HELOC interest expense deduction

6 Replies

Hi - From what I've been reading there are restrictions on HELOC interest expense deductions. Does anyone know if I take out a HELOC on my primary residence and draw funds to purchase/improve rental property (1) will the interest be deductible? and (2) will it be subject to the $750k (first mortgage and HELOC) cap?

I can't seem to find any guidance on my question specifically, and what I find says that HELOC funds must be used to buy, build, improve the taxpayers qualified residences (primary and second home) and cannot exceed $750k. So drawing funds to purchase rental property would not qualify?

Thank you!

  

From my understanding it was deductible until this new law has passed. I am not sure on the details though

@Karen Lee

  • If you Use HELCO for rental activity there is no restriction.
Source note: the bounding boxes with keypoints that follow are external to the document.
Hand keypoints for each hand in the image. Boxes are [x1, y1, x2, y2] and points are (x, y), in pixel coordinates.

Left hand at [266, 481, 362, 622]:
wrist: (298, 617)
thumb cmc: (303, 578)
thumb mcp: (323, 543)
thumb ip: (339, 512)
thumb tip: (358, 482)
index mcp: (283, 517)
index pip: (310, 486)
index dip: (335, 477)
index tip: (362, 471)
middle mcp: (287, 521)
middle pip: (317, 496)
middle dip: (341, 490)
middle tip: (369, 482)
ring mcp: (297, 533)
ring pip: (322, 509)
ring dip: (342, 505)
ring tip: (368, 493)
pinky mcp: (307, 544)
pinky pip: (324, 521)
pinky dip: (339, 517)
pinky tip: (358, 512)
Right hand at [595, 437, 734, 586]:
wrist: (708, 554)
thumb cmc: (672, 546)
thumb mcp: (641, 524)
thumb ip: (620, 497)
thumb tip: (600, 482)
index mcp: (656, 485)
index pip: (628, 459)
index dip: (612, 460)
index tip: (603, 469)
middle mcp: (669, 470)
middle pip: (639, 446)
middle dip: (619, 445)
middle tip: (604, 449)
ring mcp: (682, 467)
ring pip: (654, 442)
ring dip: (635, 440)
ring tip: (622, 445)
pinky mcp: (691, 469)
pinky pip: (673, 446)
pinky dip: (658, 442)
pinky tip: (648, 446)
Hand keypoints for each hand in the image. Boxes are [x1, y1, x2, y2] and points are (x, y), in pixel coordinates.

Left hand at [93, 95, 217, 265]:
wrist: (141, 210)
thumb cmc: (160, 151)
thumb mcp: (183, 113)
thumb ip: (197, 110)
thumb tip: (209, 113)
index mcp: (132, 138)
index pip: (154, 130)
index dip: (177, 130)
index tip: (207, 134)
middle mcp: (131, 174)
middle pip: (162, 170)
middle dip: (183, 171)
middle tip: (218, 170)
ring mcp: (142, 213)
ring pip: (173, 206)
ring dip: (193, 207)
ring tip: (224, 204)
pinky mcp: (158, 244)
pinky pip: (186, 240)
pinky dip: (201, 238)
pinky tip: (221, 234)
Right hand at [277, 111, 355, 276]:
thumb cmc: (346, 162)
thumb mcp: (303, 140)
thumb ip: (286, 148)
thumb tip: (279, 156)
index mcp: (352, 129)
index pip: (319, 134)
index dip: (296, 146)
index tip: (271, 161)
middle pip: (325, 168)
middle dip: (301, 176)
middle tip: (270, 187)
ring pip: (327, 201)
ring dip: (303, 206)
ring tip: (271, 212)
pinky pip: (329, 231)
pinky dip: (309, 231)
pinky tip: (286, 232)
Also, there is no cap on the amount of the loan you get an interest deduction for either.  the interest is treated as Schedule E rental expense rather than Schedule A itemized personal HELCO loan used to improve Primary residence. 
  • No, it does not count toward your 750k cap. 
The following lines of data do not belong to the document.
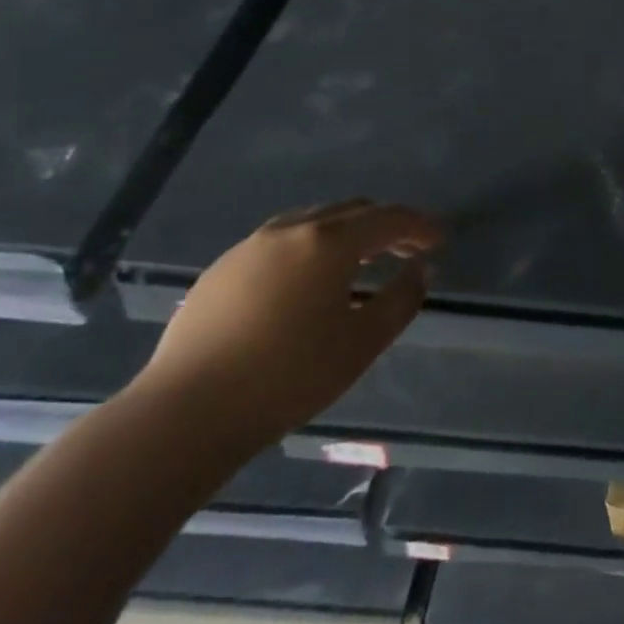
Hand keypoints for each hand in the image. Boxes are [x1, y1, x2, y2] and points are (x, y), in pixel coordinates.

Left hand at [135, 199, 439, 451]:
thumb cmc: (288, 376)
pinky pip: (280, 242)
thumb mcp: (362, 343)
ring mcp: (250, 246)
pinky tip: (306, 284)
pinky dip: (309, 249)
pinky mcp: (221, 270)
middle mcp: (291, 230)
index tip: (439, 242)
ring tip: (359, 264)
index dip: (419, 226)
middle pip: (351, 210)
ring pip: (312, 221)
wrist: (185, 413)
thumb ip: (401, 299)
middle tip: (405, 252)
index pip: (388, 218)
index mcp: (329, 242)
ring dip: (345, 234)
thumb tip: (422, 270)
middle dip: (384, 226)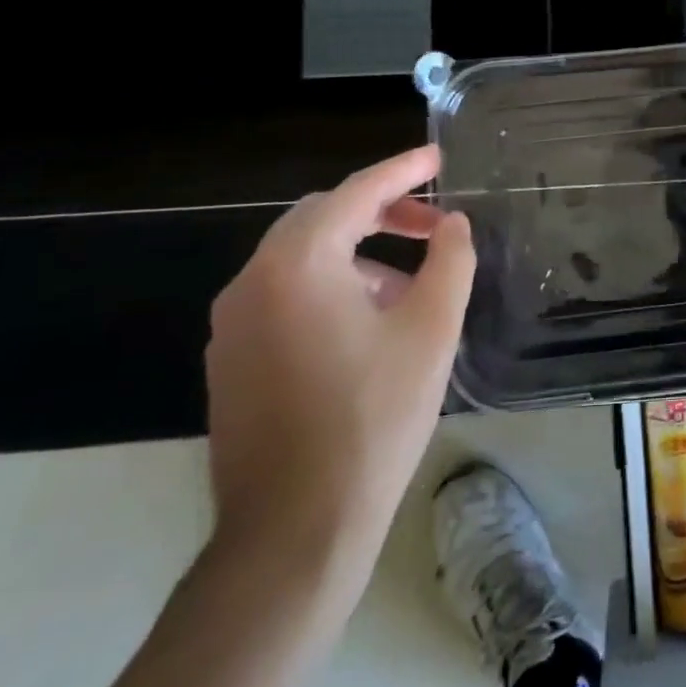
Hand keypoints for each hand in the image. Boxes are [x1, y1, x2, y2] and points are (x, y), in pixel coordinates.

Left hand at [206, 147, 475, 607]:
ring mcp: (233, 325)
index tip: (438, 158)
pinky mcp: (232, 362)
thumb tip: (453, 225)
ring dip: (359, 252)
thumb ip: (450, 260)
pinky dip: (332, 285)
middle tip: (434, 225)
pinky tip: (370, 323)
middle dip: (382, 212)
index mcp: (297, 264)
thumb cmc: (374, 416)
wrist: (296, 529)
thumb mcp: (431, 328)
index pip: (356, 193)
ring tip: (411, 282)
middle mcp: (252, 282)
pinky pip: (286, 296)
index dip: (403, 170)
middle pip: (322, 219)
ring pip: (302, 259)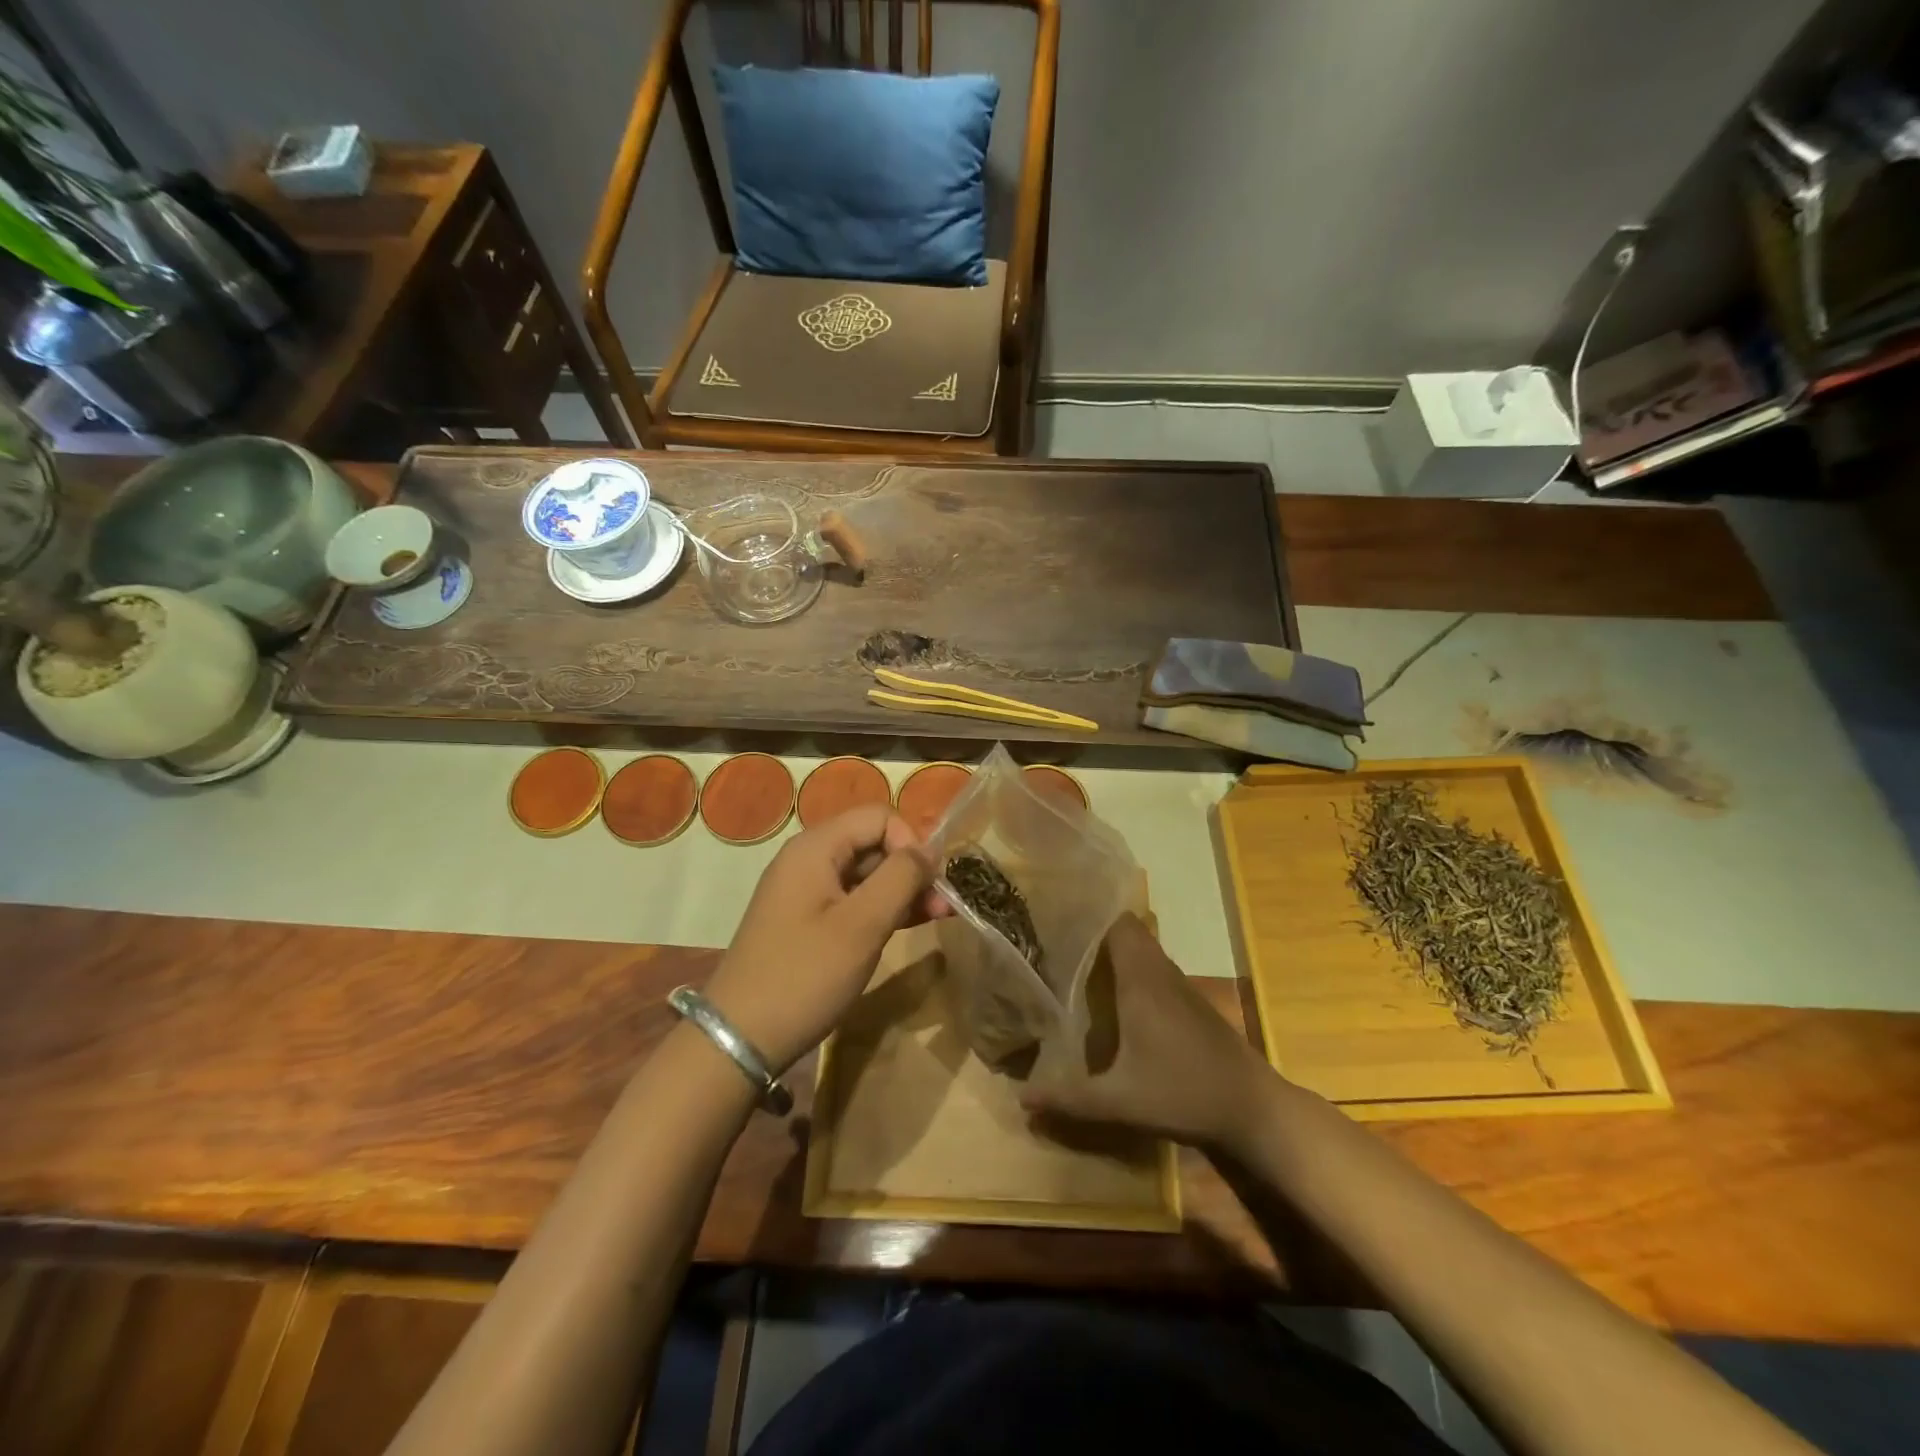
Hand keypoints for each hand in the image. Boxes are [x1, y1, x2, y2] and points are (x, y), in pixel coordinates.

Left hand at [704, 805, 948, 1072]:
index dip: (911, 842)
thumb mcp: (862, 925)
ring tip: (937, 916)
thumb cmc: (804, 975)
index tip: (929, 883)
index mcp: (815, 847)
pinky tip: (908, 924)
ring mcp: (806, 890)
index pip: (879, 817)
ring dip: (902, 890)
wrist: (740, 1038)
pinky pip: (853, 898)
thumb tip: (929, 850)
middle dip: (911, 868)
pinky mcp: (807, 920)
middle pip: (873, 842)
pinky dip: (882, 907)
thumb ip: (900, 877)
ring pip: (866, 873)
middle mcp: (808, 858)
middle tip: (943, 906)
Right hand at [1021, 913, 1277, 1153]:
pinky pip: (1153, 969)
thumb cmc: (1185, 1093)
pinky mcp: (1191, 1003)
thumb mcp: (1121, 1102)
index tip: (1055, 912)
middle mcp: (1160, 973)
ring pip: (1142, 949)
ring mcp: (1180, 987)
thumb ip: (1070, 1098)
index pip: (1116, 922)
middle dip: (1093, 929)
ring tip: (1074, 958)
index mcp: (1142, 980)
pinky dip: (1130, 968)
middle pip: (1127, 931)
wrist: (1253, 1109)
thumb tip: (1022, 1099)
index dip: (1088, 912)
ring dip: (1113, 948)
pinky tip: (1112, 994)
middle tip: (1055, 936)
To clarify, Going forward, the HELCO interest is NOT deductible after 2018 unless you use the fund to substantially improve your main or second principle home. Before tax reform, you could deduct interest on HELCO loan no matter how you used the fund. ( for eg you could use that money for rental or personal expenses )
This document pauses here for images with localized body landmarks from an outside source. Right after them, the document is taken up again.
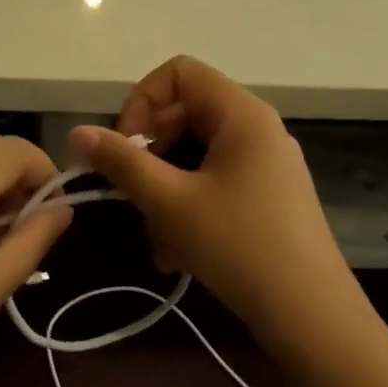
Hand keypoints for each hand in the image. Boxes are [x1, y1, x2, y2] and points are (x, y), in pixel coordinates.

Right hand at [70, 57, 360, 347]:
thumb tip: (77, 132)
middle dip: (149, 155)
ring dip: (163, 193)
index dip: (142, 102)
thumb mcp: (170, 202)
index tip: (126, 147)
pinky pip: (213, 185)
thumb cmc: (239, 246)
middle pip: (184, 115)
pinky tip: (176, 254)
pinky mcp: (266, 198)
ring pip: (194, 158)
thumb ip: (121, 162)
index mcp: (241, 114)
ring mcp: (265, 165)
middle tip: (132, 195)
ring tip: (157, 240)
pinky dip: (187, 210)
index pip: (179, 73)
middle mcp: (257, 129)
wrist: (309, 313)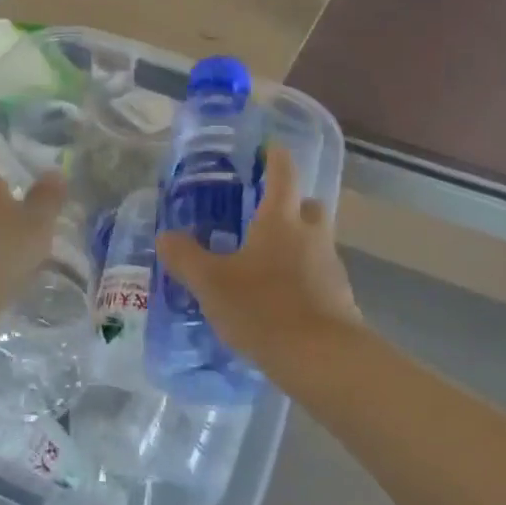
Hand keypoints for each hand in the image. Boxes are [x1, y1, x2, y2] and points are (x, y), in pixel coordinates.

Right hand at [156, 144, 359, 367]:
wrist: (322, 358)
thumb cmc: (263, 307)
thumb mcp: (211, 283)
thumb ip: (185, 258)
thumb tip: (165, 236)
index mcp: (280, 220)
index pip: (283, 174)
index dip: (276, 157)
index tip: (270, 146)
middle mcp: (311, 235)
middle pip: (308, 206)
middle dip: (291, 204)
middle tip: (264, 213)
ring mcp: (330, 267)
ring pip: (315, 242)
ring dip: (296, 243)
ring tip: (265, 262)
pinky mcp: (340, 299)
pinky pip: (318, 276)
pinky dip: (302, 278)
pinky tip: (280, 299)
For example, interest on a home equity loan used to build an addition to an existing home is typically deductible, while interest on the same loan used to pay personal living expenses—such as credit card debts—is not.

Using the loan for a Rental activity does not qualify for interest deduction in your Schedule A as an itemized deduction.  However, the interest will qualify as schedule E deduction as business interest as you are using the fund for rental properties. There is an interest tracing rule for that.

Hope that helps

 @Steven Hamilton II , I would assume using a HELOC on your personal property to finance a flip isn't deductible for the interest in that case; with the new tax laws?

Thank you!

Rich Anderson

Originally posted by @Richard Anderson :

 @Steven Hamilton II , I would assume using a HELOC on your personal property to finance a flip isn't deductible for the interest in that case; with the new tax laws?

Thank you!

Rich Anderson

It is deductible, provided you can show that the loan was specifically used for the flip and not for anything else. This is called "interest tracing."

The confusion comes from focusing on an incomplete sentence about HELOC: "not deductible." It is "not deductible as a personal itemized deduction." It is still deductible as a business deduction if used for buying an investment property.